◆ **Records provided**:
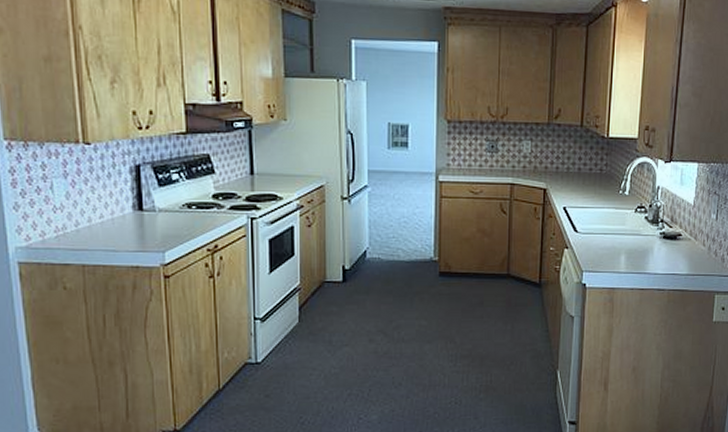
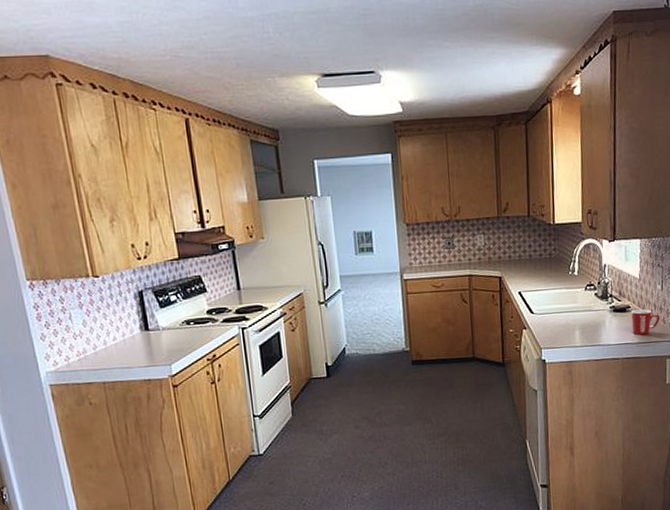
mug: none [681,239,713,267] -> present [631,309,661,336]

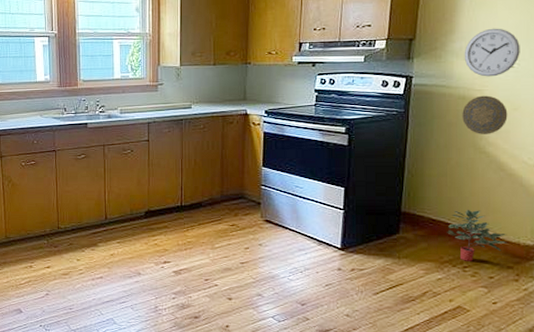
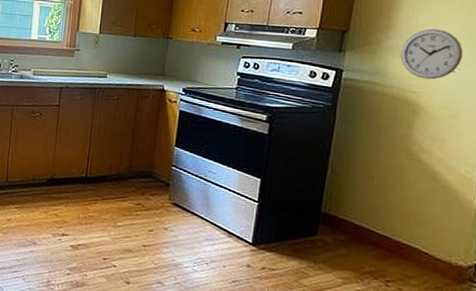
potted plant: present [447,210,507,261] -> none [370,218,438,276]
decorative plate: present [462,95,508,134] -> none [394,98,445,140]

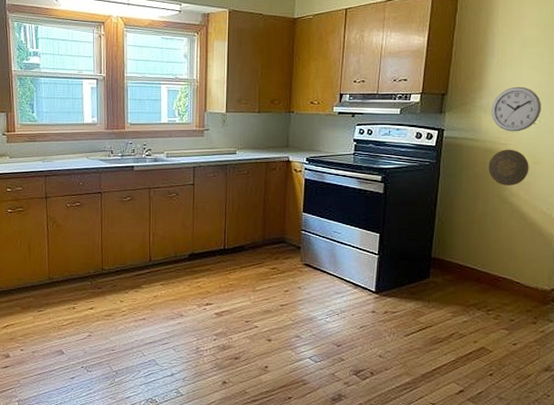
decorative plate: none [394,98,445,140] -> present [488,149,529,186]

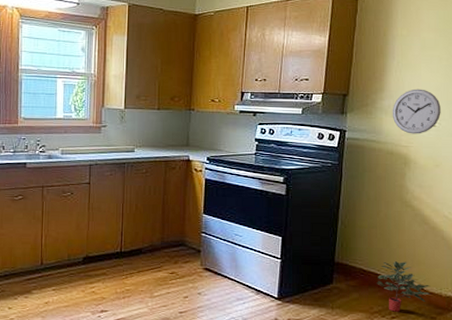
potted plant: none [473,256,527,305] -> present [377,261,431,312]
decorative plate: present [488,149,529,186] -> none [390,151,431,189]

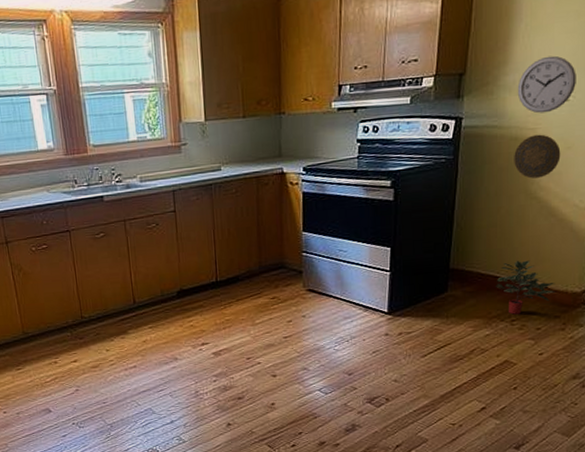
decorative plate: none [390,151,431,189] -> present [514,134,561,179]

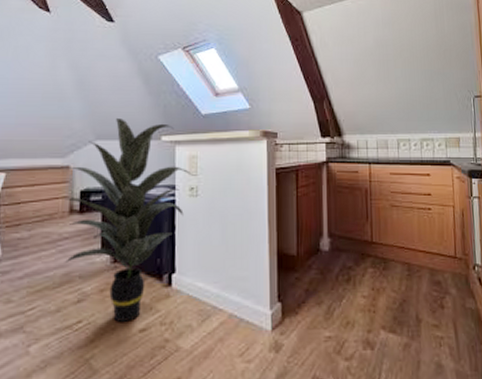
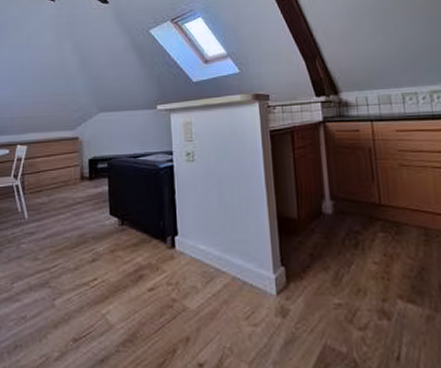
indoor plant: present [65,118,192,322] -> none [76,91,187,281]

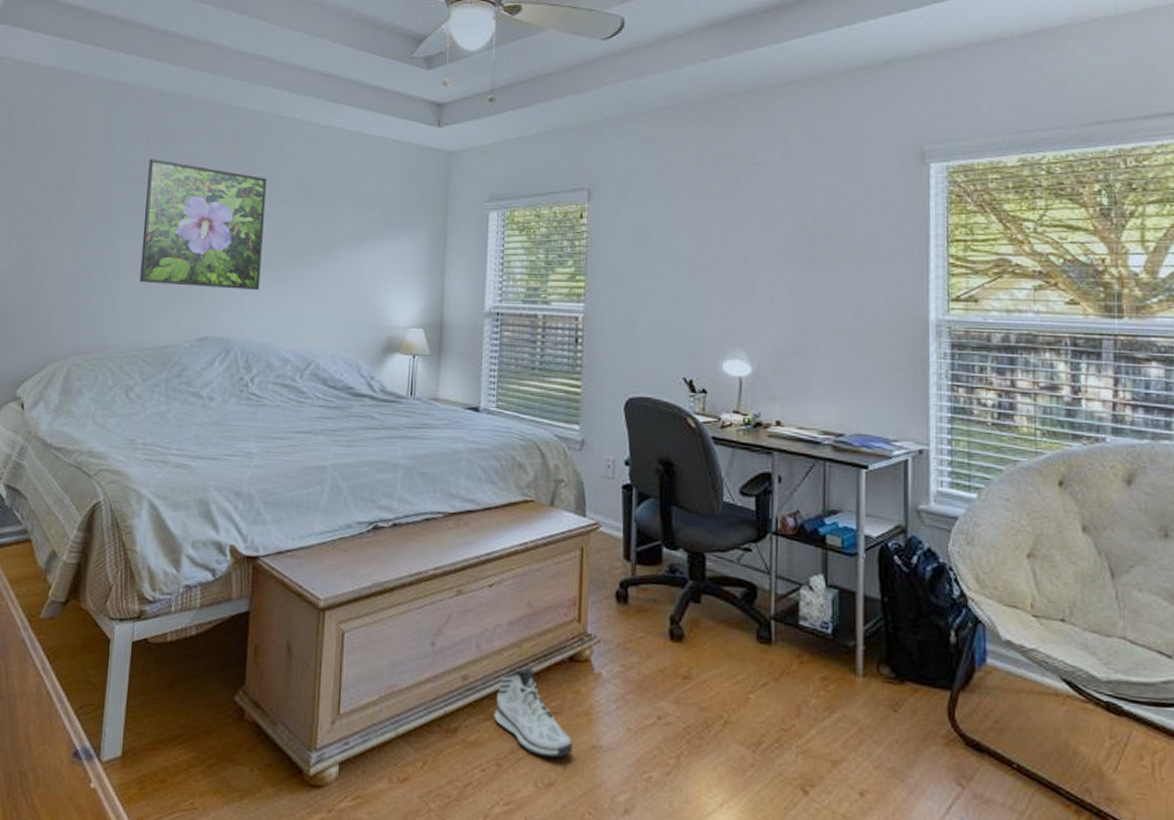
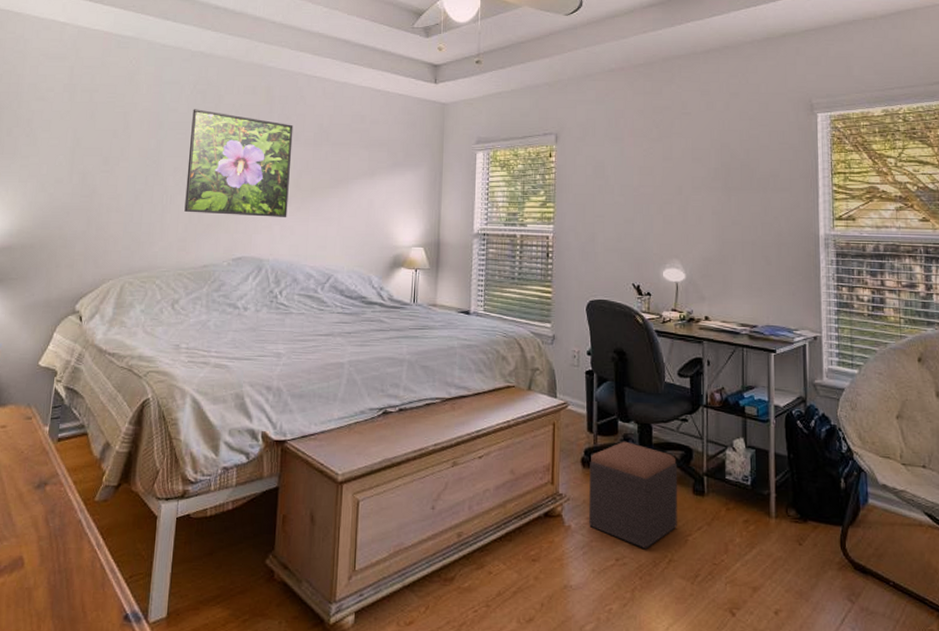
sneaker: present [493,667,572,758] -> none [483,523,548,598]
footstool: none [624,572,738,706] -> present [589,441,678,549]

◆ **Activity**:
Starting where a line contains "decorative plate: present [462,95,508,134]" and finishing at the last line above, set down every line exactly as it reads, with no pictures.

◆ **Exercise output**:
decorative plate: present [462,95,508,134] -> none [394,98,445,140]

decorative plate: none [394,98,445,140] -> present [488,149,529,186]

potted plant: none [473,256,527,305] -> present [377,261,431,312]
decorative plate: present [488,149,529,186] -> none [390,151,431,189]

decorative plate: none [390,151,431,189] -> present [514,134,561,179]

indoor plant: present [65,118,192,322] -> none [76,91,187,281]

sneaker: present [493,667,572,758] -> none [483,523,548,598]
footstool: none [624,572,738,706] -> present [589,441,678,549]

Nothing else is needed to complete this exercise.